Ukraine-Krieg Johnson verteidigt Umgang mit Geflüchteten
1,7 Millionen Menschen aus der Ukraine sind auf der Flucht, 10.000 von ihnen haben Visa für Großbritannien beantragt. 50 hat London bislang bewilligt. Frankreich findet das "etwas inhuman". Der britische Premier Johnson verteidigt sich.
Der britische Premierminister Boris Johnson hat den Umgang seiner Regierung mit Geflüchteten aus der Ukraine verteidigt. Johnson sagte, Großbritannien sei "sehr, sehr großzügig", werde aber nicht zulassen, dass "Menschen in das Vereinigte Königreich ohne jegliche Kontrolle kommen können".
Tausende Fälle müssten bearbeitet werden und die Lage verändere sich ständig, so Johnson nach einem Treffen mit seinen Kollegen aus Kanada und den Niederlanden, Justin Trudeau und Mark Rutte.
50 Visa - 10.000 Anträge
London erwartet nach eigenen Angaben bis zu 200.000 Geflüchtete infolge des russischen Angriffs auf die Ukraine; mehr als 10.000 Menschen haben nach offiziellen Angaben bereits britische Visa beantragt.
Nur wenige von ihnen sind allerdings bisher ins Land gekommen: Nach Angaben des Innenministeriums wurden bis Sonntag lediglich "rund 50 Visa" im Rahmen des Programms zur Familienzusammenführung ausgestellt.
"Technokratische Kleinkrämerei"
Frankreich hatte diese geringe Zahl kritisiert. Der französische Innenminister Gérard Darmanin sagte am Sonntag, Hunderte ukrainische Flüchtlinge seien in Calais von britischen Behörden abgewiesen worden, weil sie sich erst ein Visum bei den britischen Botschaften in Paris oder Brüssel besorgen müssten. Das sei "etwas inhuman", sagte Darmanin und forderte Großbritannien auf, die "technokratische Kleinkrämerei zu stoppen".
Die britische Innenministerin Priti Patel sagte, es werde niemand abgewiesen. Die Regierung bestätigte aber auch, dass es in Calais kein britisches Zentrum gebe, das Visa ausstelle.
Bislang 1,7 Millionen Geflüchtete
Seit der russischen Invasion in die Ukraine am 24. Februar sind nach UN-Angaben mehr als 1,7 Millionen Menschen aus dem Land geflohen, mehr als eine Million davon nach Polen.

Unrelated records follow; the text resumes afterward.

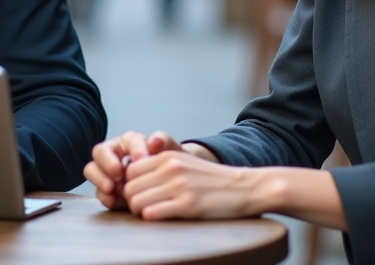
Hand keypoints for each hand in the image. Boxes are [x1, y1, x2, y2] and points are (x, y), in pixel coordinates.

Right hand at [84, 130, 192, 209]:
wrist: (170, 186)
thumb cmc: (170, 164)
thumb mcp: (172, 151)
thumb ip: (165, 141)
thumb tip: (154, 141)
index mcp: (132, 141)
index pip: (128, 140)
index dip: (133, 149)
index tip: (141, 160)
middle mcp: (116, 154)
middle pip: (100, 152)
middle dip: (107, 163)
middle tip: (119, 174)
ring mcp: (109, 173)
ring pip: (92, 170)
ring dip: (100, 179)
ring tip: (113, 188)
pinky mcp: (108, 190)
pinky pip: (99, 191)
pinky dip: (105, 196)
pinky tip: (114, 201)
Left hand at [122, 150, 264, 219]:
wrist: (244, 188)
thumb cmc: (213, 180)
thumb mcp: (185, 163)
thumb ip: (161, 167)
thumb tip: (133, 181)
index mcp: (168, 156)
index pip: (130, 170)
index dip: (130, 185)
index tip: (138, 195)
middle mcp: (171, 168)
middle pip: (129, 187)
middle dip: (131, 201)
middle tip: (142, 208)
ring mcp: (179, 186)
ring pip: (137, 201)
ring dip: (139, 211)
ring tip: (151, 214)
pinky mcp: (188, 205)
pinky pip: (152, 213)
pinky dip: (151, 218)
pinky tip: (161, 218)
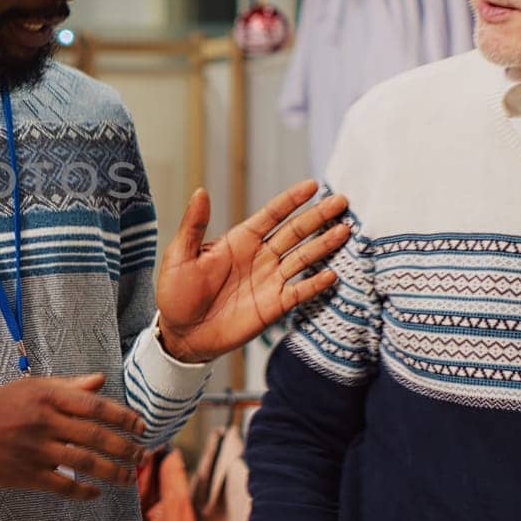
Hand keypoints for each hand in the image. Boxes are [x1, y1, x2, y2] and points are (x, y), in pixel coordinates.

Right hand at [0, 373, 145, 499]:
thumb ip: (68, 386)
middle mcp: (44, 421)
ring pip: (86, 463)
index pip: (95, 406)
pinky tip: (96, 492)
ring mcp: (36, 450)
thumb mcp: (30, 388)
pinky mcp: (27, 474)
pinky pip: (64, 487)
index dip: (123, 417)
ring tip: (130, 477)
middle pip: (96, 436)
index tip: (141, 426)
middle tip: (142, 454)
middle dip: (125, 448)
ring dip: (114, 473)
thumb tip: (100, 381)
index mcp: (46, 396)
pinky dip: (84, 492)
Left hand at [155, 180, 349, 363]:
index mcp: (239, 240)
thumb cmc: (175, 293)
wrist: (181, 334)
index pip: (271, 215)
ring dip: (324, 245)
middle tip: (342, 201)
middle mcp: (260, 257)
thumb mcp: (180, 256)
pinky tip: (332, 274)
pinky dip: (316, 284)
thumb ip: (193, 226)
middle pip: (295, 232)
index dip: (291, 200)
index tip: (312, 185)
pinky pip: (300, 292)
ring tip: (345, 230)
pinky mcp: (274, 306)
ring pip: (303, 258)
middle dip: (318, 217)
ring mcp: (269, 281)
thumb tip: (200, 191)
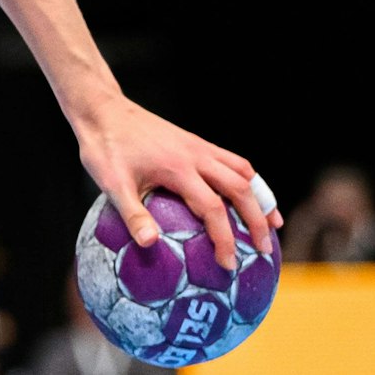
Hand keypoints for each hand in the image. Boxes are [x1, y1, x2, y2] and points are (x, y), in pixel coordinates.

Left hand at [74, 97, 282, 270]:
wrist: (102, 109)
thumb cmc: (104, 147)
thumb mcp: (110, 183)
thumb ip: (132, 214)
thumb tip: (150, 245)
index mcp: (178, 168)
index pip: (213, 210)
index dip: (224, 239)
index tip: (229, 264)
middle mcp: (196, 155)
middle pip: (241, 189)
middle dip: (256, 221)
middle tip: (263, 250)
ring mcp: (198, 146)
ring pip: (243, 171)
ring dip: (260, 197)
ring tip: (271, 223)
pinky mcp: (195, 142)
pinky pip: (232, 160)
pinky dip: (247, 179)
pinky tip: (247, 193)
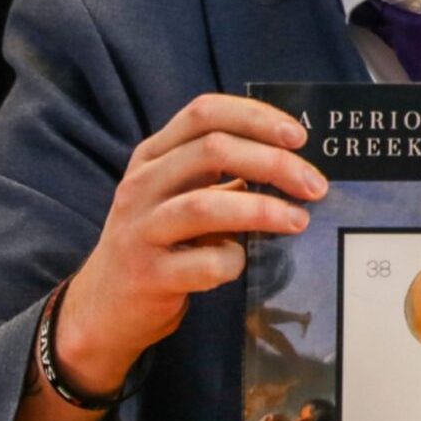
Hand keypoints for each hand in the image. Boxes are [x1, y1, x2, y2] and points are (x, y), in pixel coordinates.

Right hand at [57, 95, 324, 393]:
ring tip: (298, 220)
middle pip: (212, 150)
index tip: (298, 135)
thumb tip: (296, 163)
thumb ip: (224, 174)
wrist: (106, 306)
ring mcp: (139, 230)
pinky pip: (203, 264)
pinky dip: (232, 261)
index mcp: (153, 156)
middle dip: (273, 163)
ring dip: (262, 210)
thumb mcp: (182, 196)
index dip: (254, 116)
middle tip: (315, 185)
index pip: (203, 113)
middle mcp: (141, 185)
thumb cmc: (161, 242)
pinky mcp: (147, 275)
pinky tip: (239, 263)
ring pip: (204, 205)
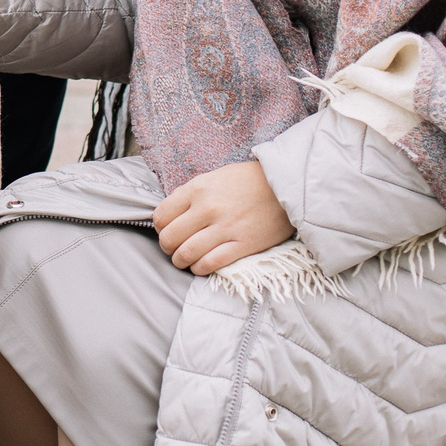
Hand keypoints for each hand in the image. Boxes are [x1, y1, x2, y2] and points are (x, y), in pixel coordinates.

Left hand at [153, 160, 294, 274]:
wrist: (284, 186)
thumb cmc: (247, 180)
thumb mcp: (213, 177)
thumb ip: (191, 194)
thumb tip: (170, 213)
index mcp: (197, 189)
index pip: (161, 216)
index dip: (160, 227)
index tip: (166, 230)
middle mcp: (207, 209)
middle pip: (170, 238)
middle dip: (167, 247)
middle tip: (173, 248)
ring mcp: (225, 228)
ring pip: (186, 254)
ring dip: (180, 261)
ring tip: (184, 260)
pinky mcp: (243, 245)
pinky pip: (210, 264)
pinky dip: (199, 268)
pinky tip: (200, 266)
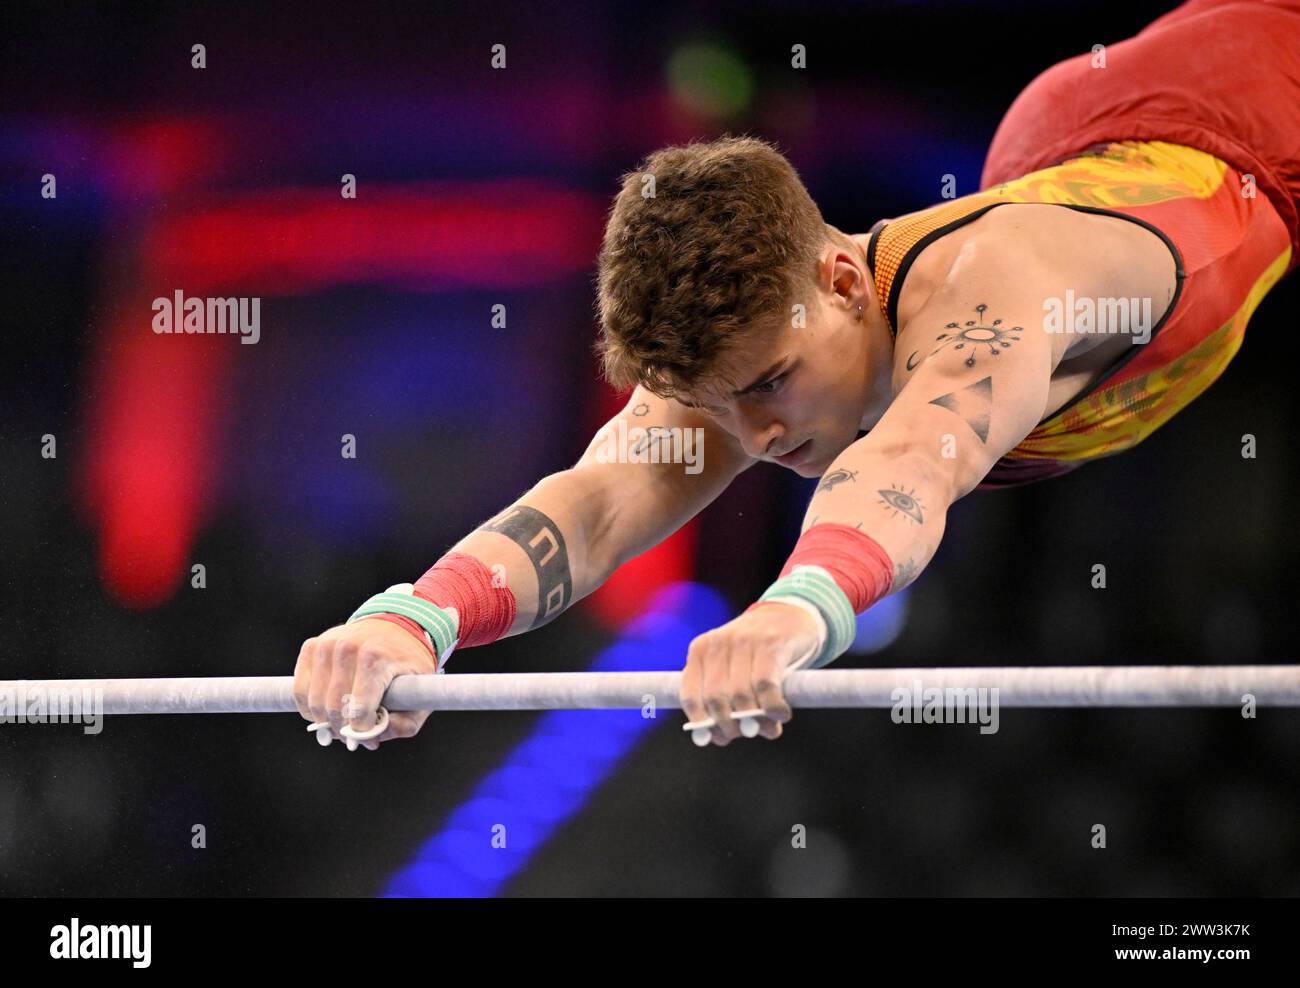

Die EU-Staaten hatten sich in der vergangenen Woche auf eine vereinfachte Aufnahme von Geflüchteten aus der Ukraine geeinigt - mithilfe der zuvor noch nie genutzten Richtlinie für den Fall eines "massenhaften Zustroms" von Vertriebenen. Die seit 2001 gültige Richtlinie zum temporären Schutz von Geflüchteten war infolge der Kriege im ehemaligen Jugoslawien beschlossen worden.
Sie sieht Schutz für zunächst ein Jahr vor, verlängerbar auf insgesamt drei Jahre. Ein langwieriges Asylverfahren ist für den Schutzstatus nicht nötig, jedoch besteht das Recht, einen Asylantrag zu stellen, weiter. Zugleich werden den Schutzsuchenden Mindeststandards wie der Zugang zu Sozialhilfe und eine Arbeitserlaubnis garantiert.